(Beginning of DATA TO EXAMINE)

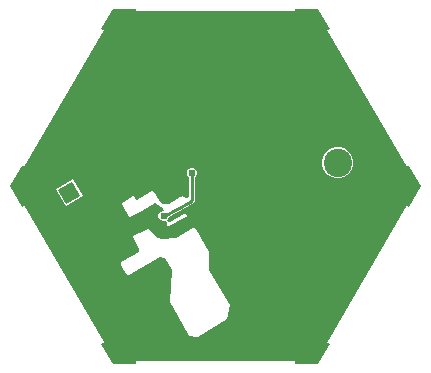
<source format=gbr>
G04*
G04 #@! TF.GenerationSoftware,Altium Limited,Altium Designer,25.8.1 (18)*
G04*
G04 Layer_Physical_Order=2*
G04 Layer_Color=16711680*
%FSLAX44Y44*%
%MOMM*%
G71*
G04*
G04 #@! TF.SameCoordinates,2BA1844E-35A1-40AA-B719-48A9BFBC8ED3*
G04*
G04*
G04 #@! TF.FilePolarity,Positive*
G04*
G01*
G75*
%ADD14C,0.2540*%
G04:AMPARAMS|DCode=42|XSize=1mm|YSize=1mm|CornerRadius=0.5mm|HoleSize=0mm|Usage=FLASHONLY|Rotation=300.000|XOffset=0mm|YOffset=0mm|HoleType=Round|Shape=RoundedRectangle|*
%AMROUNDEDRECTD42*
21,1,1.0000,0.0000,0,0,300.0*
21,1,0.0000,1.0000,0,0,300.0*
1,1,1.0000,0.0000,0.0000*
1,1,1.0000,0.0000,0.0000*
1,1,1.0000,0.0000,0.0000*
1,1,1.0000,0.0000,0.0000*
%
%ADD42ROUNDEDRECTD42*%
G04:AMPARAMS|DCode=43|XSize=1mm|YSize=1mm|CornerRadius=0.5mm|HoleSize=0mm|Usage=FLASHONLY|Rotation=180.000|XOffset=0mm|YOffset=0mm|HoleType=Round|Shape=RoundedRectangle|*
%AMROUNDEDRECTD43*
21,1,1.0000,0.0000,0,0,180.0*
21,1,0.0000,1.0000,0,0,180.0*
1,1,1.0000,0.0000,0.0000*
1,1,1.0000,0.0000,0.0000*
1,1,1.0000,0.0000,0.0000*
1,1,1.0000,0.0000,0.0000*
%
%ADD43ROUNDEDRECTD43*%
G04:AMPARAMS|DCode=44|XSize=1mm|YSize=1mm|CornerRadius=0.5mm|HoleSize=0mm|Usage=FLASHONLY|Rotation=240.000|XOffset=0mm|YOffset=0mm|HoleType=Round|Shape=RoundedRectangle|*
%AMROUNDEDRECTD44*
21,1,1.0000,0.0000,0,0,240.0*
21,1,0.0000,1.0000,0,0,240.0*
1,1,1.0000,0.0000,0.0000*
1,1,1.0000,0.0000,0.0000*
1,1,1.0000,0.0000,0.0000*
1,1,1.0000,0.0000,0.0000*
%
%ADD44ROUNDEDRECTD44*%
%ADD45C,1.3900*%
%ADD46P,1.9658X4X165.0*%
G04:AMPARAMS|DCode=47|XSize=2.4mm|YSize=2.4mm|CornerRadius=0.6mm|HoleSize=0mm|Usage=FLASHONLY|Rotation=300.000|XOffset=0mm|YOffset=0mm|HoleType=Round|Shape=RoundedRectangle|*
%AMROUNDEDRECTD47*
21,1,2.4000,1.2000,0,0,300.0*
21,1,1.2000,2.4000,0,0,300.0*
1,1,1.2000,-0.2196,-0.8196*
1,1,1.2000,-0.8196,0.2196*
1,1,1.2000,0.2196,0.8196*
1,1,1.2000,0.8196,-0.2196*
%
%ADD47ROUNDEDRECTD47*%
%ADD48C,2.4000*%
%ADD49C,0.6096*%
%ADD50C,1.2700*%
%ADD51C,0.5000*%
G36*
X-67041Y150492D02*
X-66999Y148743D01*
X-67084Y148195D01*
X67145D01*
X67059Y148751D01*
X67106Y150500D01*
X86888D01*
X96781Y133322D01*
X95288Y132410D01*
X94783Y132214D01*
X161906Y15952D01*
X162322Y16285D01*
X163860Y17118D01*
X163860Y17118D01*
X173750Y-13D01*
X163820Y-17170D01*
X162284Y-16333D01*
X161876Y-16004D01*
X94752Y-132267D01*
X95265Y-132467D01*
X96756Y-133382D01*
X86865Y-150513D01*
X67041Y-150492D01*
X66999Y-148743D01*
X67084Y-148195D01*
X-67145D01*
X-67059Y-148751D01*
X-67106Y-150500D01*
Y-150500D01*
X-86888D01*
X-96781Y-133322D01*
X-95288Y-132410D01*
X-94783Y-132214D01*
X-161906Y-15952D01*
X-162322Y-16285D01*
X-163860Y-17118D01*
Y-17118D01*
X-173750Y13D01*
X-163820Y17170D01*
X-162284Y16333D01*
X-161876Y16004D01*
X-94752Y132267D01*
X-95265Y132467D01*
X-96756Y133382D01*
X-96756Y133382D01*
X-86865Y150513D01*
X-67041Y150492D01*
D02*
G37*
%LPC*%
G36*
X105166Y33273D02*
X101672D01*
X98297Y32369D01*
X95271Y30622D01*
X92800Y28151D01*
X91053Y25125D01*
X90149Y21750D01*
Y18256D01*
X91053Y14881D01*
X92800Y11855D01*
X95271Y9384D01*
X98297Y7637D01*
X101672Y6733D01*
X105166D01*
X108541Y7637D01*
X111567Y9384D01*
X114038Y11855D01*
X115785Y14881D01*
X116689Y18256D01*
Y21750D01*
X115785Y25125D01*
X114038Y28151D01*
X111567Y30622D01*
X108541Y32369D01*
X105166Y33273D01*
D02*
G37*
G36*
X-120689Y5895D02*
X-131777Y-507D01*
X-133827Y-1690D01*
D01*
X-134927Y-2325D01*
X-134017Y-4112D01*
X-133742Y-4536D01*
X-132924Y-5793D01*
X-126707Y-16563D01*
X-112469Y-8343D01*
X-120689Y5895D01*
D02*
G37*
G36*
X-19207Y15494D02*
X-20925D01*
X-22512Y14837D01*
X-23727Y13622D01*
X-24384Y12035D01*
Y10317D01*
X-23727Y8730D01*
X-22656Y7659D01*
Y-8653D01*
X-24244Y-9776D01*
X-27080Y-9036D01*
X-27533Y-8194D01*
X-27825Y-8068D01*
X-29792Y-9179D01*
X-39624Y-14732D01*
X-44764Y-14828D01*
X-48006Y-11938D01*
X-51886Y-5191D01*
X-52823Y-3562D01*
X-53594Y-3556D01*
X-55076Y-4439D01*
X-66802Y-11430D01*
X-67564Y-11176D01*
X-69197Y-8455D01*
X-69480Y-8313D01*
X-75008Y-11607D01*
X-77546Y-13022D01*
X-79248Y-13970D01*
X-79502Y-14478D01*
X-78484Y-16244D01*
X-72898Y-25935D01*
X-72121D01*
X-64008Y-21336D01*
X-50800Y-13716D01*
X-46228Y-17751D01*
X-44095Y-17936D01*
X-43275Y-20556D01*
X-43602Y-20828D01*
X-44801D01*
X-46388Y-21485D01*
X-47603Y-22700D01*
X-48260Y-24287D01*
Y-26005D01*
X-47603Y-27592D01*
X-46388Y-28807D01*
X-44801Y-29464D01*
X-43083D01*
X-42328Y-29151D01*
X-41960Y-29619D01*
X-40919Y-31317D01*
X-41073Y-31779D01*
X-41402Y-32766D01*
X-41402Y-32766D01*
X-40640Y-33528D01*
X-39511Y-33979D01*
X-39511Y-33980D01*
X-39421Y-33935D01*
X-39201Y-33809D01*
X-26766Y-26752D01*
X-24710Y-25585D01*
X-24710Y-25585D01*
X-24130Y-25256D01*
X-24585Y-23237D01*
X-26162Y-22606D01*
X-26935Y-23051D01*
X-38813Y-29893D01*
X-39230Y-30133D01*
X-40743Y-28160D01*
X-40482Y-27793D01*
X-40281Y-27592D01*
X-39624Y-26005D01*
Y-25760D01*
X-20107Y-15233D01*
X-19817Y-14994D01*
X-19505Y-14785D01*
X-18235Y-13515D01*
X-17673Y-12675D01*
X-17476Y-11684D01*
Y7659D01*
X-16405Y8730D01*
X-15748Y10317D01*
Y12035D01*
X-16405Y13622D01*
X-17620Y14837D01*
X-19207Y15494D01*
D02*
G37*
G36*
X-18058Y-34914D02*
X-18933Y-35424D01*
X-33528Y-43942D01*
X-44958Y-44196D01*
X-50211Y-43144D01*
X-55880Y-36322D01*
X-57380Y-35708D01*
X-69596Y-42372D01*
Y-43263D01*
X-64607Y-52686D01*
X-65049Y-55215D01*
X-79734Y-63713D01*
X-80377Y-66282D01*
X-75629Y-74422D01*
X-73603Y-75159D01*
X-46736Y-59690D01*
X-42418Y-60706D01*
X-36652Y-70536D01*
X-38115Y-97797D01*
X-36341Y-101813D01*
X-36333Y-101827D01*
X-22026Y-126392D01*
X-14732Y-127508D01*
X9815Y-112024D01*
X12700Y-100838D01*
X-5080Y-71126D01*
X-5588Y-55880D01*
X-16266Y-36435D01*
X-16510Y-35991D01*
X-18058Y-34914D01*
D02*
G37*
%LPD*%
D14*
X-20066Y-11684D02*
Y11176D01*
X-21336Y-12954D02*
X-20066Y-11684D01*
X-43942Y-25146D02*
X-21336Y-12954D01*
D42*
X165199Y0D02*
D03*
X-165199D02*
D03*
D43*
X82601Y143101D02*
D03*
X-82601Y-143101D02*
D03*
D44*
X82601D02*
D03*
X-82601Y143101D02*
D03*
D45*
X-133698Y11987D02*
D03*
D46*
X-123698Y-5334D02*
D03*
D47*
X78019Y63997D02*
D03*
D48*
X103419Y20003D02*
D03*
D49*
X-59690Y28956D02*
D03*
X-37592Y13970D02*
D03*
X21082Y-86360D02*
D03*
X13462Y-74676D02*
D03*
X48514Y107188D02*
D03*
X-79248Y-85090D02*
D03*
X-61468Y-108204D02*
D03*
X16002Y73660D02*
D03*
X5842Y68072D02*
D03*
X42926Y25908D02*
D03*
X60706Y21336D02*
D03*
X2286Y22860D02*
D03*
X-8890Y16764D02*
D03*
X-50292Y7874D02*
D03*
X-41656Y22606D02*
D03*
X-55372Y16256D02*
D03*
X-48514Y33274D02*
D03*
X-124968Y23622D02*
D03*
X-141224Y-254D02*
D03*
X-108677Y-21538D02*
D03*
X-118618Y-55372D02*
D03*
X-123698Y-47244D02*
D03*
X-93980Y-81026D02*
D03*
X39624Y-63500D02*
D03*
X44958Y-73914D02*
D03*
X33274Y-80518D02*
D03*
X27686Y-68834D02*
D03*
X78994Y-54864D02*
D03*
X46736Y-45466D02*
D03*
X77470Y-38100D02*
D03*
X33782Y-52070D02*
D03*
X70104Y-62484D02*
D03*
X56642Y-69088D02*
D03*
X58166Y-39878D02*
D03*
X21590Y-57912D02*
D03*
X10160Y-63754D02*
D03*
X8890Y-49530D02*
D03*
X1016Y-53594D02*
D03*
X-44196Y-111506D02*
D03*
X-20066Y11176D02*
D03*
X-43942Y-25146D02*
D03*
D50*
X82550Y88900D02*
D03*
X92710Y42418D02*
D03*
X57404Y49784D02*
D03*
D51*
X4651Y-39614D02*
D03*
X-4875Y-45114D02*
D03*
X-849Y-30087D02*
D03*
X-10375Y-35587D02*
D03*
X-6349Y-20561D02*
D03*
X-15875Y-26061D02*
D03*
M02*

</source>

(End of DATA TO EXAMINE)

### YOUR INSTRUCTIONS
Considering only the material above, set down every line from the one with "X-72121D01*" to the one with "X-40919Y-31317D01*", inclusive, exactly as written.

### YOUR SOLUTION
X-72121D01*
X-64008Y-21336D01*
X-50800Y-13716D01*
X-46228Y-17751D01*
X-44095Y-17936D01*
X-43275Y-20556D01*
X-43602Y-20828D01*
X-44801D01*
X-46388Y-21485D01*
X-47603Y-22700D01*
X-48260Y-24287D01*
Y-26005D01*
X-47603Y-27592D01*
X-46388Y-28807D01*
X-44801Y-29464D01*
X-43083D01*
X-42328Y-29151D01*
X-41960Y-29619D01*
X-40919Y-31317D01*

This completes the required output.